The numerical simulations of the resulting optimality system show that, during the case where it is more expensive to vaccinate than treatment, more resources should be invested in treating affected individuals until the disease prevalence begins to fall. This option, however, does not reduce the number of individuals expose to the disease quickly enough, thus resulting in an overall increase in the infected human population. On the other hand, if it is more expensive to treat than to vaccinate, then more susceptible dogs should be vaccinated, so as to lower the rate at which newborn dogs get infected. Nevertheless, in the case where both measures are equally expensive, the simulation shows that the optimal way to drive the epidemic towards eradication within any specified period is to use more preexposure prophylaxis in both compartments.

7. Conclusion

We studied an optimal control model of rabies transmission dynamics in dogs and the best way of reducing death rate of rabies in humans. The stability analysis shows that the disease-free equilibrium is locally and globally asymptotically stable.

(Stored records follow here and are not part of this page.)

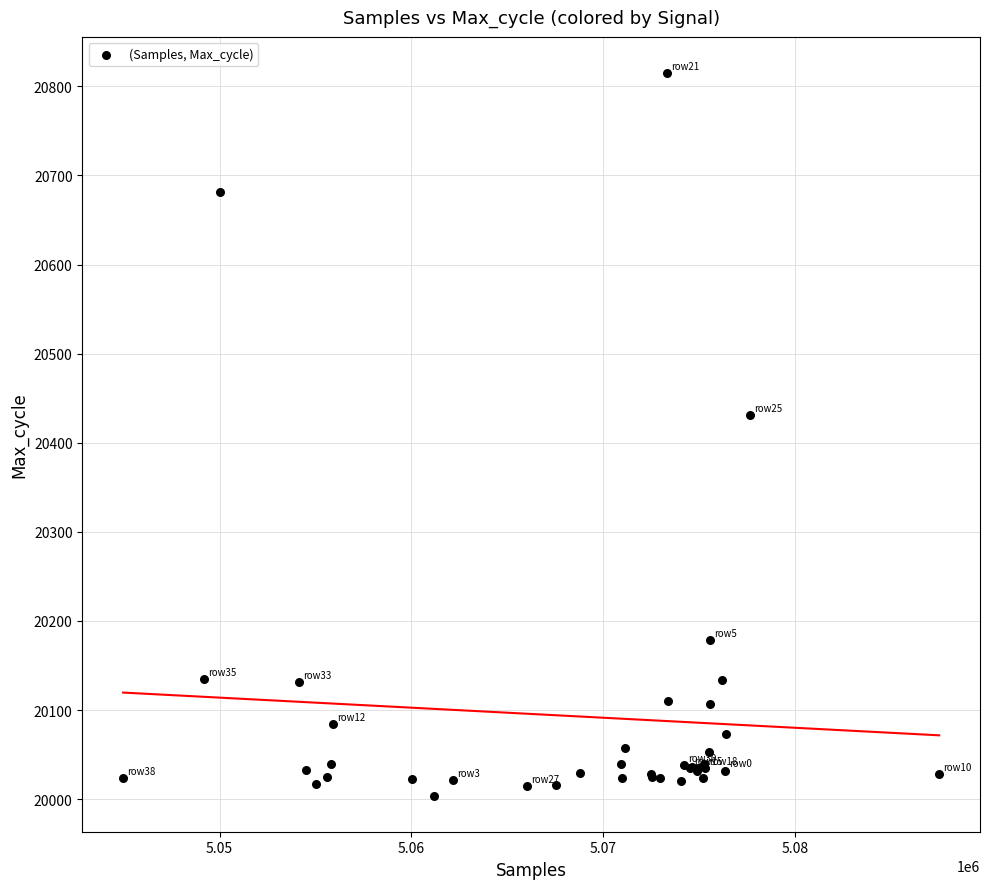

What Y value in the scatter plot is closest to 20409?

20431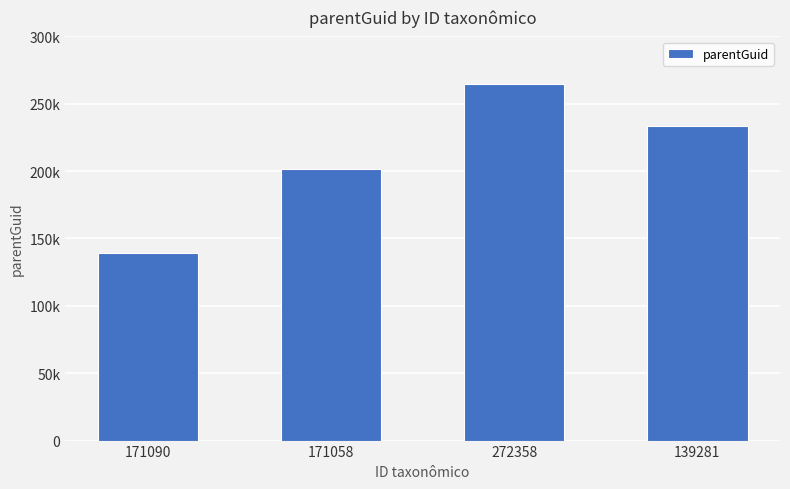

List the labels in order of value, largest first.

272358, 139281, 171058, 171090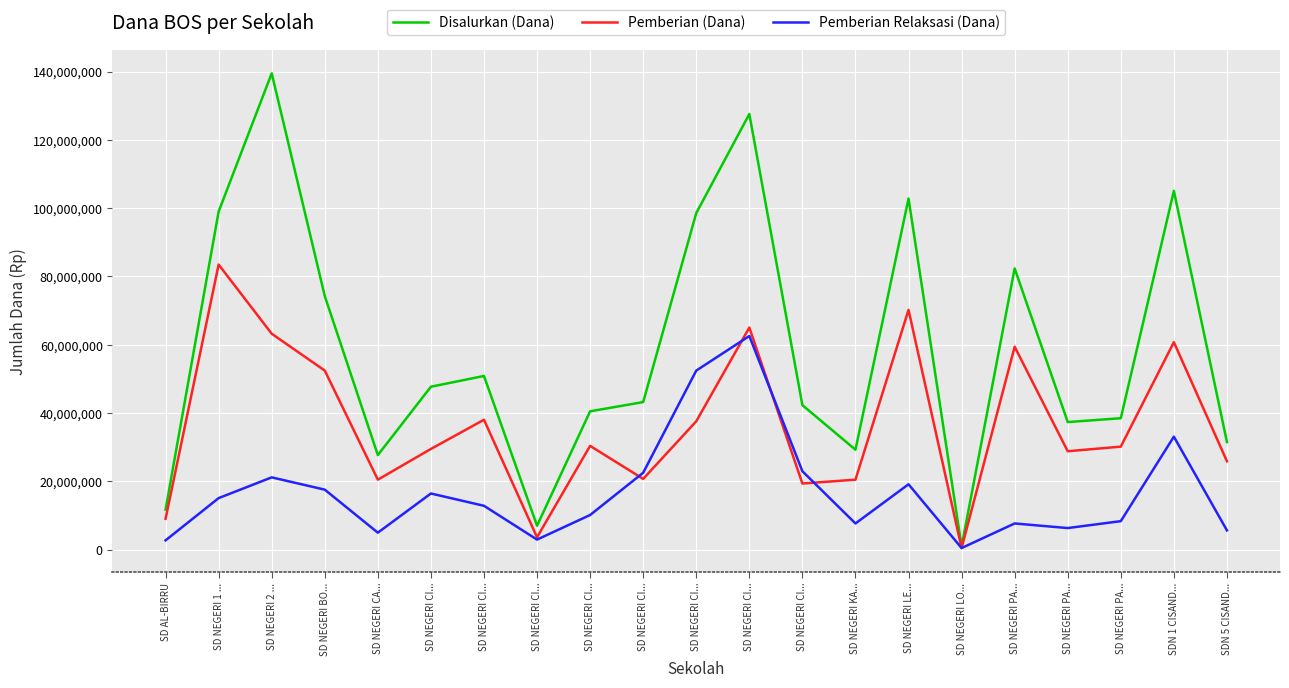

Reading left to right, what are all the values shown in this chart?

Disalurkan (Dana): SD AL-BIRRU=11700000	SD NEGERI 1 ...=99000000	SD NEGERI 2 ...=139500000	SD NEGERI BO...=74250000	SD NEGERI CA...=27675000	SD NEGERI CI...=47700000	SD NEGERI CI...=50850000	SD NEGERI CI...=6975000	SD NEGERI CI...=40500000	SD NEGERI CI...=43200000	SD NEGERI CI...=98550000	SD NEGERI CI...=127575000	SD NEGERI CI...=42300000	SD NEGERI KA...=29250000	SD NEGERI LE...=102825000	SD NEGERI LO...=900000	SD NEGERI PA...=82350000	SD NEGERI PA...=37350000	SD NEGERI PA...=38475000	SDN 1 CISAND...=105075000	SDN 5 CISAND...=31500000
Pemberian (Dana): SD AL-BIRRU=9000000	SD NEGERI 1 ...=83475000	SD NEGERI 2 ...=63225000	SD NEGERI BO...=52425000	SD NEGERI CA...=20475000	SD NEGERI CI...=29475000	SD NEGERI CI...=38025000	SD NEGERI CI...=3600000	SD NEGERI CI...=30375000	SD NEGERI CI...=20700000	SD NEGERI CI...=37575000	SD NEGERI CI...=65025000	SD NEGERI CI...=19350000	SD NEGERI KA...=20475000	SD NEGERI LE...=70200000	SD NEGERI LO...=450000	SD NEGERI PA...=59400000	SD NEGERI PA...=28800000	SD NEGERI PA...=30150000	SDN 1 CISAND...=60750000	SDN 5 CISAND...=25875000
Pemberian Relaksasi (Dana): SD AL-BIRRU=2700000	SD NEGERI 1 ...=15075000	SD NEGERI 2 ...=21150000	SD NEGERI BO...=17550000	SD NEGERI CA...=4950000	SD NEGERI CI...=16425000	SD NEGERI CI...=12825000	SD NEGERI CI...=2925000	SD NEGERI CI...=10125000	SD NEGERI CI...=22500000	SD NEGERI CI...=52425000	SD NEGERI CI...=62550000	SD NEGERI CI...=22950000	SD NEGERI KA...=7650000	SD NEGERI LE...=19125000	SD NEGERI LO...=450000	SD NEGERI PA...=7650000	SD NEGERI PA...=6300000	SD NEGERI PA...=8325000	SDN 1 CISAND...=33075000	SDN 5 CISAND...=5625000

We also obtained an optimal control solution for the model which predicts that the optimal way of eliminating deaths from canine rabies as projected by the global alliance for rabies control [30] is using more of preexposure prophylaxis in both dogs and humans and public education; however, the results show that the effective and optimal consideration of preexposure prophylaxis and postexposure prophylaxis in humans without an optimal use of vaccination in the dog population is not beneficial if total elimination of the disease is desirable in Africa and Asia. Any combination strategy which involves vaccination in the dogs’ population gives a better result and hence it may be beneficial in eliminating the disease in Asia, Africa, and Latin America.

Disclosure

The authors fully acknowledge that this paper was developed as a result of the first author’s thesis work submitted to the Department of Mathematics, Kwame Nkrumah University of Science and Technology (see http://ir.knust.edu.gh/xmlui/handle/123456789/10053).

Conflicts of Interest

The authors declare that they have no conflicts of interest.

Acknowledgments

The first author’s work (thesis) was partly supported by the Government of Ghana Annual Research Grant for Postgraduate Studies.